▶ [Dataset section]:
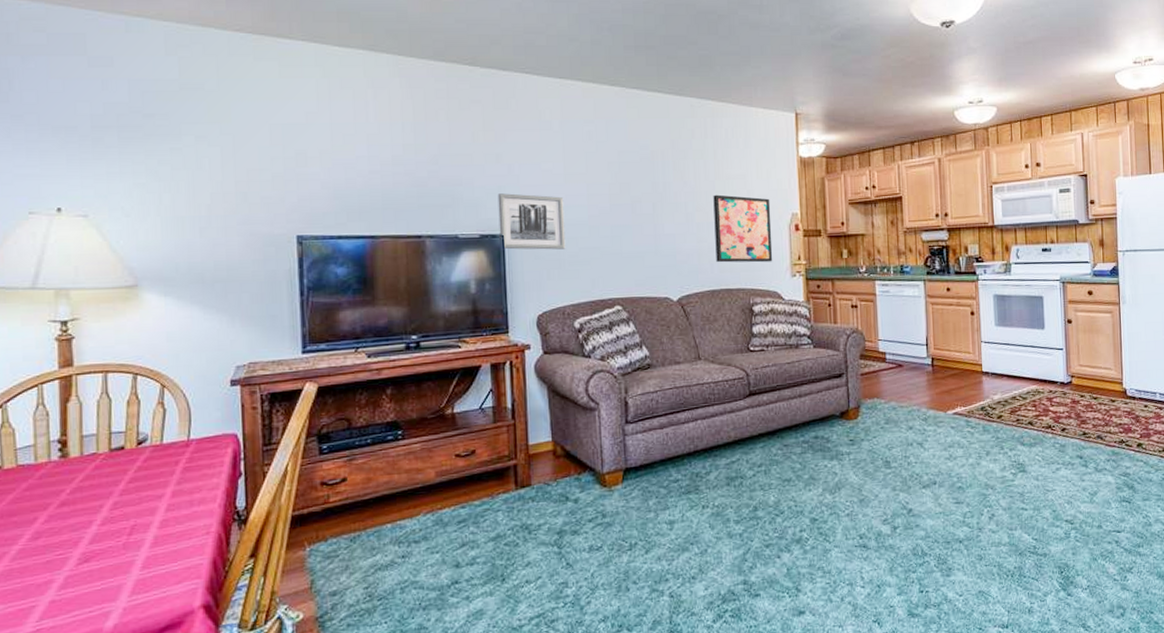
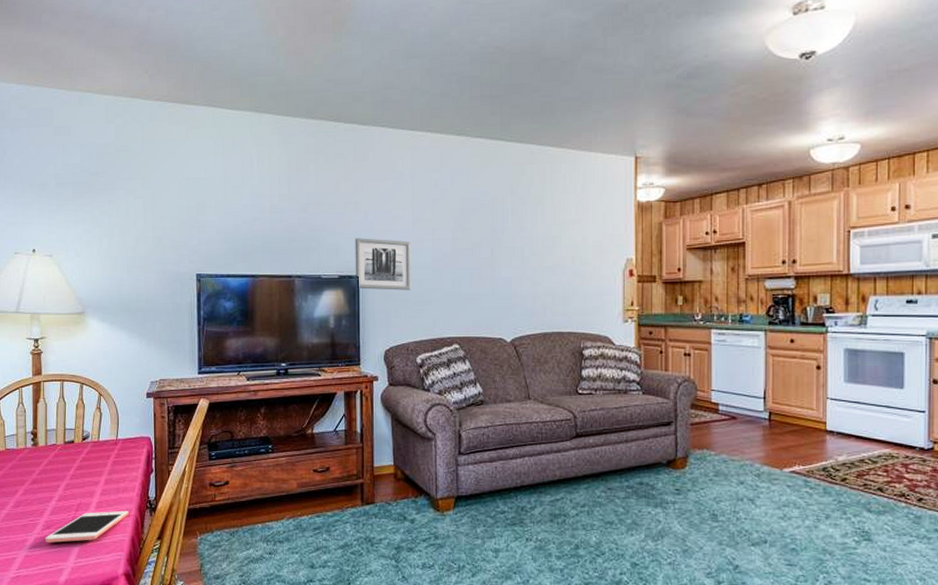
cell phone: none [82,526,208,580] -> present [45,510,129,543]
wall art: present [713,194,773,263] -> none [549,239,605,307]

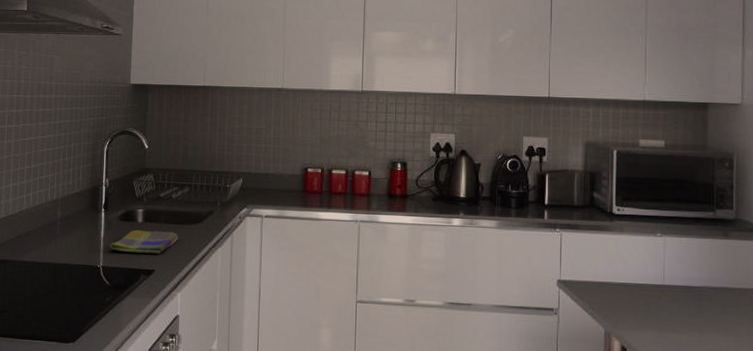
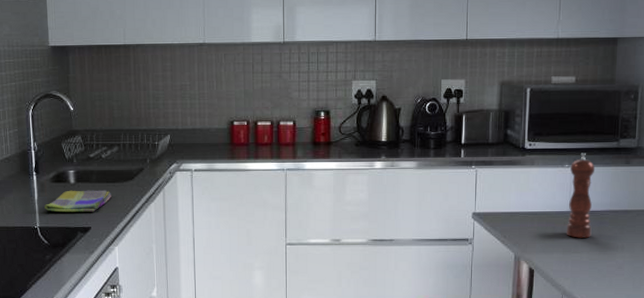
pepper mill: none [661,221,691,316] -> present [566,153,596,238]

▶ [Work instructions]:
Leaving the pictures behind, return every line above exactly.

▶ [Task result]:
cell phone: none [82,526,208,580] -> present [45,510,129,543]
wall art: present [713,194,773,263] -> none [549,239,605,307]

pepper mill: none [661,221,691,316] -> present [566,153,596,238]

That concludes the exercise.